• Task objective: Copy the data below word for word, omitting the pictures.

• Task inputs:
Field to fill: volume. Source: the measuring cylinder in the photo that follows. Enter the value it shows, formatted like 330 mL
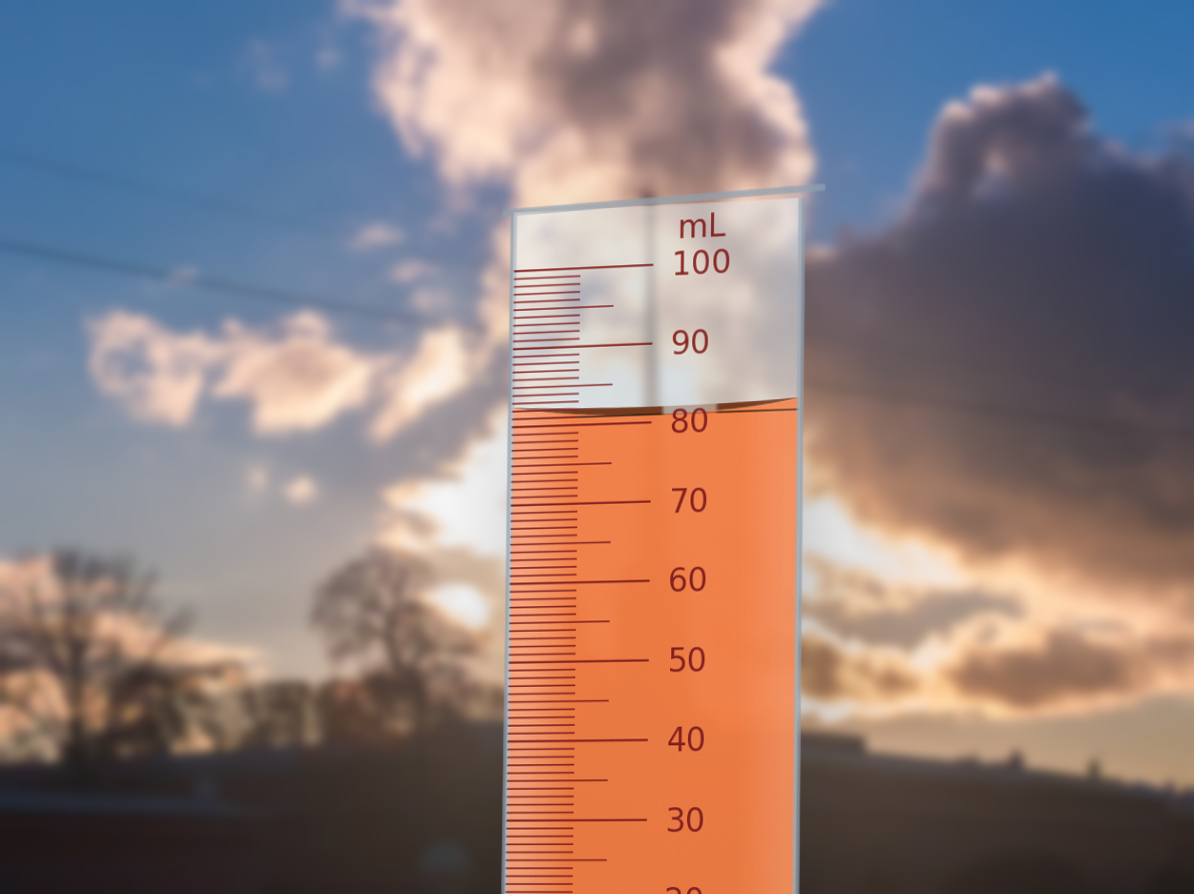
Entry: 81 mL
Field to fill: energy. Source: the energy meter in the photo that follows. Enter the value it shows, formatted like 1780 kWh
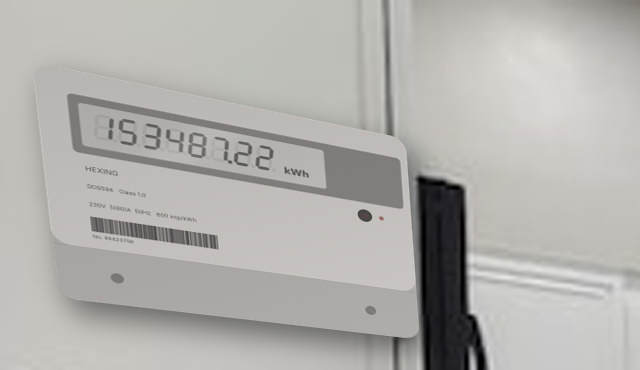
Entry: 153487.22 kWh
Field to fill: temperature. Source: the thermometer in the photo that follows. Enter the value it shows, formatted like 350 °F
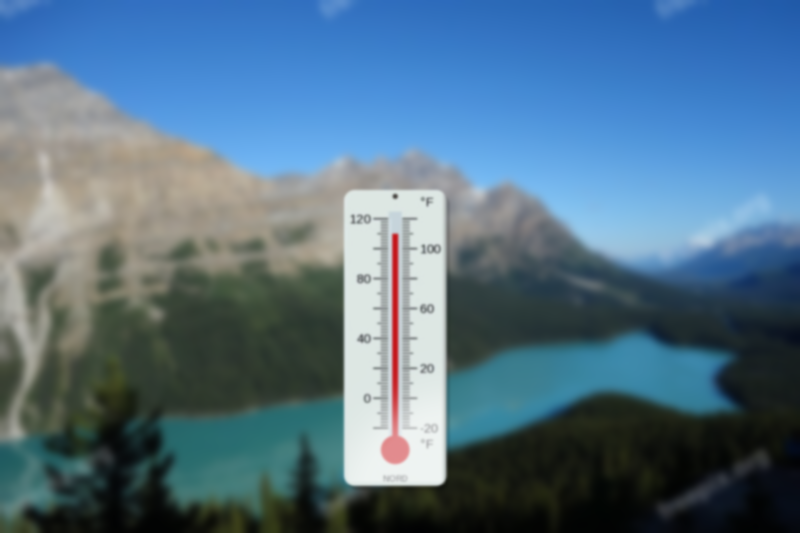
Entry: 110 °F
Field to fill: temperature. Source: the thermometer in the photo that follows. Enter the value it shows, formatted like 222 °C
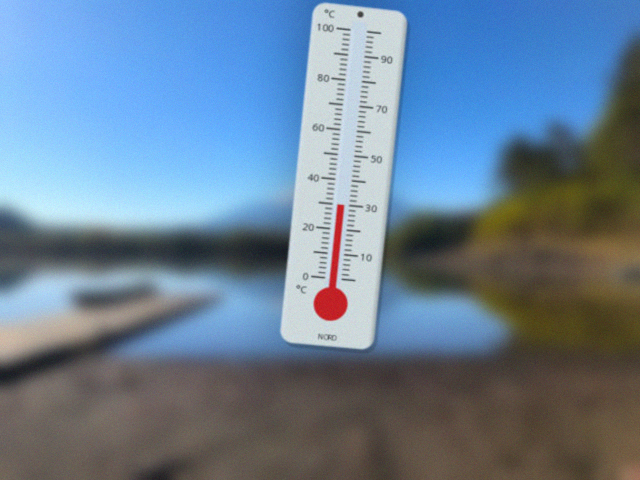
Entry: 30 °C
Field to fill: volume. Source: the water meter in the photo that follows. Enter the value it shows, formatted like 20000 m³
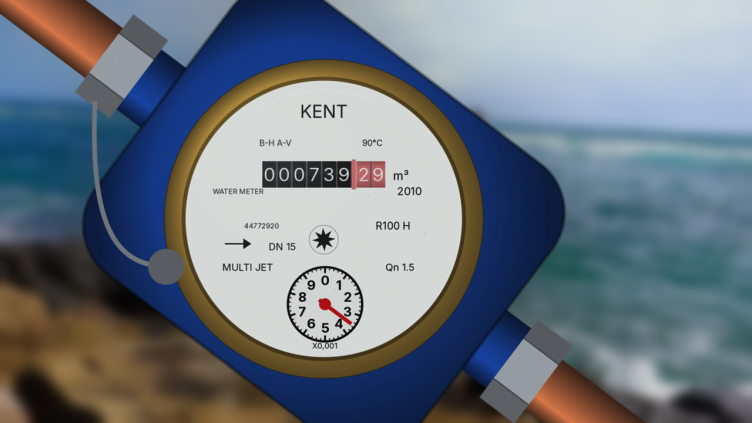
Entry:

• Your solution:
Field to fill: volume. Source: the measuring cylinder in the photo that follows. Enter the value it shows, formatted like 330 mL
Entry: 81 mL
Field to fill: energy. Source: the energy meter in the photo that follows. Enter the value it shows, formatted like 1780 kWh
Entry: 153487.22 kWh
Field to fill: temperature. Source: the thermometer in the photo that follows. Enter the value it shows, formatted like 350 °F
Entry: 110 °F
Field to fill: temperature. Source: the thermometer in the photo that follows. Enter the value it shows, formatted like 222 °C
Entry: 30 °C
Field to fill: volume. Source: the water meter in the photo that follows. Enter the value it shows, formatted like 20000 m³
Entry:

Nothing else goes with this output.